Task to complete
Return the data below in full, matching every line exactly.

Stored dataset items
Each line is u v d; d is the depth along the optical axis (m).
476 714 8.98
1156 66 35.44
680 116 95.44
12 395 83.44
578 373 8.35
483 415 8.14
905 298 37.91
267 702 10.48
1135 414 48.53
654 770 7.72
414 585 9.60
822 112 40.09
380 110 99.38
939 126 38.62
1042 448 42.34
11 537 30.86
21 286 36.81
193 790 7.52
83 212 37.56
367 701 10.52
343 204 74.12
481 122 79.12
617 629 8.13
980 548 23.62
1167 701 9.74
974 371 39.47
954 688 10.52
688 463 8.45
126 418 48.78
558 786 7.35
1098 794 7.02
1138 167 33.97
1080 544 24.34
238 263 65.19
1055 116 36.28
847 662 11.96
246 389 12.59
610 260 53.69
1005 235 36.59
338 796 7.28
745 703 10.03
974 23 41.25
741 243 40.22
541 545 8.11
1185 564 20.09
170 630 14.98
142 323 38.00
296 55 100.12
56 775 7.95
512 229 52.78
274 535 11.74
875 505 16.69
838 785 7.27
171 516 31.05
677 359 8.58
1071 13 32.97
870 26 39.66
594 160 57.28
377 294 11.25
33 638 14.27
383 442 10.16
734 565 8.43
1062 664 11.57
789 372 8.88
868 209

Solved exercise
Each line is u v d; d is the depth along the optical axis (m).
476 714 8.98
1156 66 35.44
680 116 95.44
12 395 83.44
578 373 8.35
483 415 8.14
905 298 37.91
267 702 10.48
1135 414 48.53
654 770 7.72
414 585 9.60
822 112 40.09
380 110 99.38
939 126 38.62
1042 448 42.34
11 537 30.86
21 286 36.81
193 790 7.52
83 212 37.56
367 701 10.52
343 204 74.12
481 122 79.12
617 629 8.13
980 548 23.62
1167 701 9.74
974 371 39.47
954 688 10.52
688 463 8.45
126 418 48.78
558 786 7.35
1098 794 7.02
1138 167 33.97
1080 544 24.34
238 263 65.19
1055 116 36.28
847 662 11.96
246 389 12.59
610 260 53.69
1005 235 36.59
338 796 7.28
745 703 10.03
974 23 41.25
741 243 40.22
541 545 8.11
1185 564 20.09
170 630 14.98
142 323 38.00
296 55 100.12
56 775 7.95
512 229 52.78
274 535 11.74
875 505 16.69
838 785 7.27
171 516 31.05
677 359 8.58
1071 13 32.97
870 26 39.66
594 160 57.28
377 294 11.25
33 638 14.27
383 442 10.16
734 565 8.43
1062 664 11.57
789 372 8.88
868 209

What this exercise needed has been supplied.